The size of the problem varies, but the word is the same. The size of the problem varies, but the cost does not correspond. The cost is always someone or something important to the magician, a gap in his life that only he knows about. He recites them, sometimes, the things he has lost. A litany.
He begins to resent the Regent. Why sacrifice himself for the sake of a person who would not do the same for him, who never remarks on the changes in his appearance? The resentment itself is a curse. There is no risk of the Regent disappearing. That is not the price. That is not how this magic works.
He takes a new tactic. He loves. He walks through his chambers flooding himself with love for objects he never cared for before, hoping they’ll be taken instead of his fingers. “How I adore this chair,” he tells himself. “This is the finest chair I have ever sat in. Its cushion is the perfect shape.”
Or “How have I never noticed this portrait before? The woman in this portrait is surely the greatest beauty I have ever seen. And how fine an artist, to capture her likeness.”

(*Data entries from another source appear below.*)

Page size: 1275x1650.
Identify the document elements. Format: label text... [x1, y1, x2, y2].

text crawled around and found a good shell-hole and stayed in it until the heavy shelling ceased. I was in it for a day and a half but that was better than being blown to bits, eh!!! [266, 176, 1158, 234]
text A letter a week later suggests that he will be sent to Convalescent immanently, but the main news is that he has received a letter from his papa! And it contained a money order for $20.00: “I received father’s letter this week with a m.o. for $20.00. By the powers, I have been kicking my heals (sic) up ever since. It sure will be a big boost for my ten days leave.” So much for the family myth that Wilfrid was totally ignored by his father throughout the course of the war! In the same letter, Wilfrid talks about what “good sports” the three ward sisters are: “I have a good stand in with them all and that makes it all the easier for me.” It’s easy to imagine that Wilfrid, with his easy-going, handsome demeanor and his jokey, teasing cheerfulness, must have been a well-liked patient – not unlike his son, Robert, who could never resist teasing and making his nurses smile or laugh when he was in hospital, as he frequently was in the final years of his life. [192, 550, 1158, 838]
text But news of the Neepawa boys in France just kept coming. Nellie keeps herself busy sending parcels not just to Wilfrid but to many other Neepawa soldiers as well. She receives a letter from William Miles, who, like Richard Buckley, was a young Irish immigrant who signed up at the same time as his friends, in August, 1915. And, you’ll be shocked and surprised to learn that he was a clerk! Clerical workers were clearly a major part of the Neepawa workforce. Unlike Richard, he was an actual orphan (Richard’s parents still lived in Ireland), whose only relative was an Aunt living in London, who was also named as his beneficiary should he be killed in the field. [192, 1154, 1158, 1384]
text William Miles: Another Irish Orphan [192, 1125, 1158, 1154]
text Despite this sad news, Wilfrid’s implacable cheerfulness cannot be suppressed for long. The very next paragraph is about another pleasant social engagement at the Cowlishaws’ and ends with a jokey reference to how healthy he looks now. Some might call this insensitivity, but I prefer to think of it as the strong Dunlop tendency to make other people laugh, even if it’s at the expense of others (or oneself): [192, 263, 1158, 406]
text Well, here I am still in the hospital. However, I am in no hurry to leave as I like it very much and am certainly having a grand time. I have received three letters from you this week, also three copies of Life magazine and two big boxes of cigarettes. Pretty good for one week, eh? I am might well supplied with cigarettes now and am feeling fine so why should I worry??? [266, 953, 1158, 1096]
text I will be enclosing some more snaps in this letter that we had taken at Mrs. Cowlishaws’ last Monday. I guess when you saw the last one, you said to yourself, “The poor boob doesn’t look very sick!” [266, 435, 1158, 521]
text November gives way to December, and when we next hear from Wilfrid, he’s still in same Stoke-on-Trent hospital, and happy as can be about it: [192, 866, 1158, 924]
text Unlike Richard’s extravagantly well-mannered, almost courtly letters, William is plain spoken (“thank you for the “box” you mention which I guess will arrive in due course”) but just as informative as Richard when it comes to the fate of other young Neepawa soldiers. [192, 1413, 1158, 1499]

His reasoning is good, but this is a double-edged sword. He convinces himself of his love for the chair. When it disappears, he feels he will never have a proper place to sit again. When the portrait disappears, he weeps for three losses: the portrait, the woman, and the artist, though he doesn’t know who they are, or if they are yet living.
He thinks he may be going mad.
And yet, he appears in the Regent’s court when called. He listens to the description of the Regent’s latest vexation. He runs his tongue over the places his teeth had been, a new ritual to join the older ones. Touches the absences on his left hand with the absence on his right. Looks around his chambers to catalogue the items that remain. Utters the word, the cursed word, the word that is more powerful than any other, more demanding, more cruel. He keeps his eyes open, trying as always, to see the sleight of hand behind the power.
More than anything, he wants to understand how this works, to make it less than magic. He craves that moment where the trick behind the thing is revealed to him, where it can be stripped of power and made ordinary.
He blinks, only a blink, but when he opens his eyes, his field of vision is altered. He has lost his right eye. The mirror shows a smoothness where it had been, no socket. As if it never existed. He doesn’t weep.
He tries to love the Regent as hard as he can. As hard as he loved his chair, his maid, his eye, his teeth, his fingers, his toes, the memories he knows he has lost. He draws pictures of the Regent, masturbates over them, sends love letters that I intercept. The magic isn’t fooled.
All of this has happened before. I watch his familiar descent. The fingers, the toes, the hand, the arm, all unnecessary to his duty, though he does weep when he can no longer perform a simple card trick. He loses the memory of how the trick is performed before the last fingers.
His hearing is still acute. No matter what else he loses, the magic will never take his ability to hear the Regent’s problem. It will never take his tongue, which he needs to utter the word, or the remaining teeth necessary to the utterance. If someone were to tell him these things, it would not be a reassurance.
For this one, the breaking point is not a person. Not some maid he has fixated upon, not the memory of a childhood love, nor the sleights of hand. For this one, the breaking point is the day he utters the word to disappear another woman calling up from beyond the wall.
“The names!” the regent says. “How am I supposed to sleep when she’s reciting names under my window?”
“Is it the same woman from years ago?” the magician asks. If she can return, perhaps the word is misdirection after all. If she can find her voice again, perhaps nothing is lost for good.